SEP National Committee member Nick Beams told the meeting that Labor’s election defeat was a political shock to Labor, the unions and media pundits and pollsters.

However, the vote for Labor, which fell to one of its lowest levels since 1901, he said, was in response to the abandonment of any defence of the interests of the working class by social democratic parties and the unions, not just in Australia, but around world.

“They operate openly as agents of international finance capital and its drive to appropriate an ever-greater portion of the wealth created by the working class the world over,” he said.

He reviewed the political record of Labor and the unions, beginning with the Hawke-Keating governments from 1983–96 and the Rudd and Gillard Labor governments, and their systematic attacks on jobs, living standards and basic democratic rights, and Labor military collaboration with US in the Middle East and support for future wars against China and other perceived rivals.

Beams said although the political beneficiaries of this process—in the United States, across Europe and now in Australia—have been extreme-right formations, there was a movement to the left by conscious sections of the working class and among the youth.

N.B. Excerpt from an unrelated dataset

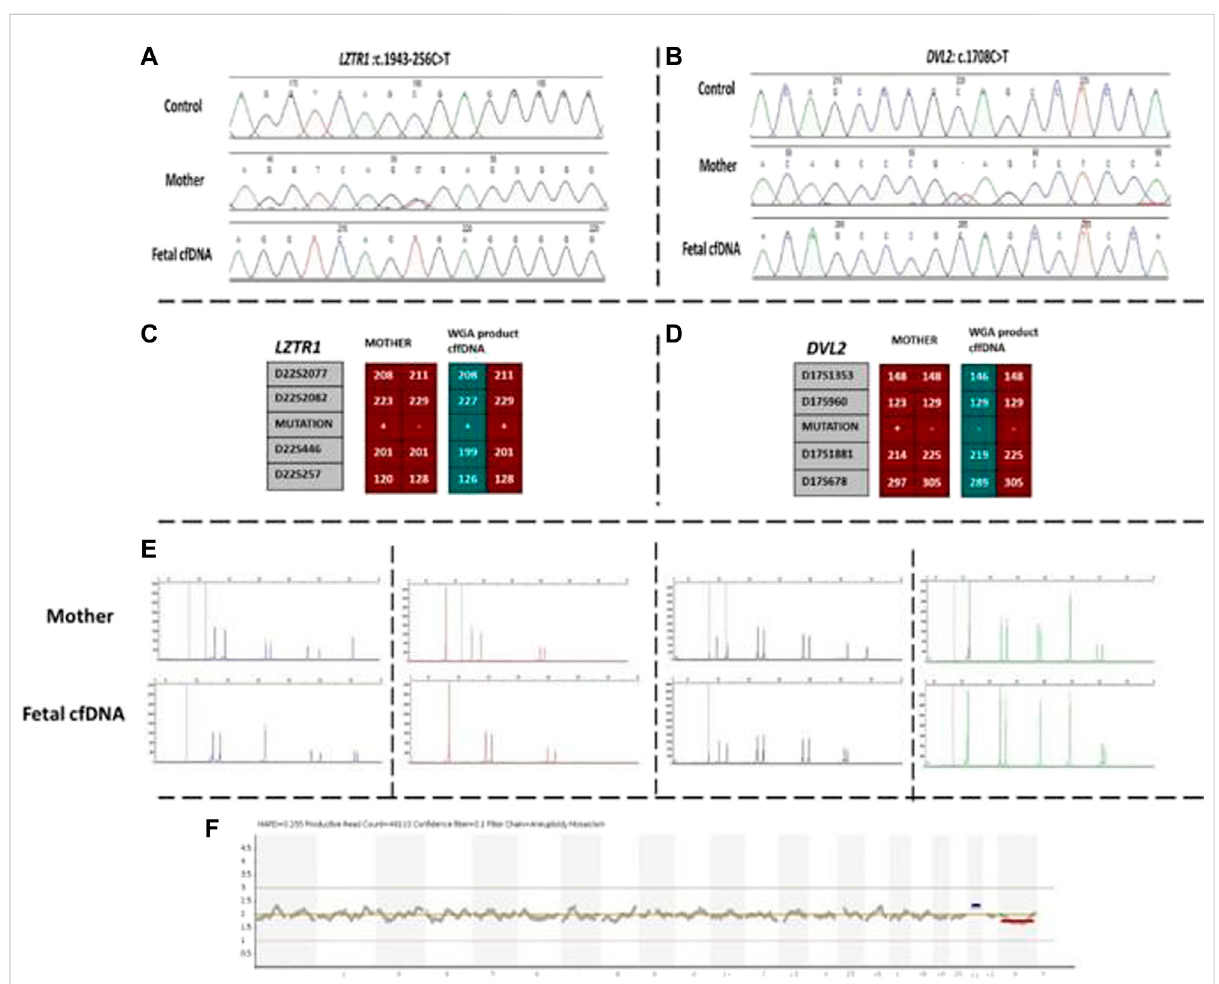
FIGURE 1 Findings of case 1. (A) Sanger results for LZTR1 gene for mother and WGA product of cffDNA. (B) Sanger results for DVL2 gene for mother and WGA product of cffDNA. (C,D) Karyomaps comparison for LZTR1 and DVL2 , respectively. (E) AmpFLSTR ™ Identi fi ler ™ Plus kit results for the mother and WGA product of cffDNA to detect maternal interference. (F) Ion reporter genome viewer for the WGA product of the cffDNA showing the high risk of trisomy 21 in the male fetus. cffDNA, cell-free fetal DNA; WGA, Whole-genome ampli fi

This leftward movement, however, can find no expression within the present political framework, he explained. “It must be developed into a conscious political movement, based on a socialist and internationalist perspective.”

The speaker said socialist internationalism was not an abstract ideal but a necessity that arises out of all the pressing issues confronting workers and youth: the danger of nuclear war, global warming and the defence of democratic rights, including the fight to free Assange and Manning, is international in scope.

“The choice facing the working class is not between reform or revolution but revolution or counter-revolution. It can only develop and go forward on the basis of the program of socialist internationalism or it will have another program imposed on it,” he said.

All the meeting reports triggered a range of questions and extended discussions. In Sydney, audience members asked about the danger of a US-provoked war with Iran, as well as the disastrous social conditions facing young people and how to win young people to socialist policies. One audience member angrily denounced the mainstream media and explained why she no longer trusted the media.

In Melbourne, meeting questions also centred on the role of the media and radio “shock jocks” in polluting the political atmosphere. Questions were also asked about the work of the International Youth and Students for Social Equality on universities and campuses. An audience member asked about the differences between the International Committee of the Fourth International and the pseudo-left organisations.

A worker in the Newcastle meeting audience passionately denounced the persecution of Assange and the fabricated sexual assault allegations against him. A question was asked about the Socialist Equality Party’s attitude toward the Australian constitution and whether a bill of rights could be established in Australia. This provoked a discussion on the anti-democratic history and character of the capitalist state in Australia and the role of Labor and the unions in the development of nationalist ideology.

A measure of the serious and enthusiastic support for the SEP’s analysis was reflected in the Marxist pamphlets and books sold at the meetings and the combined total of more than $2,600 donated to the party’s $25,000 monthly fund.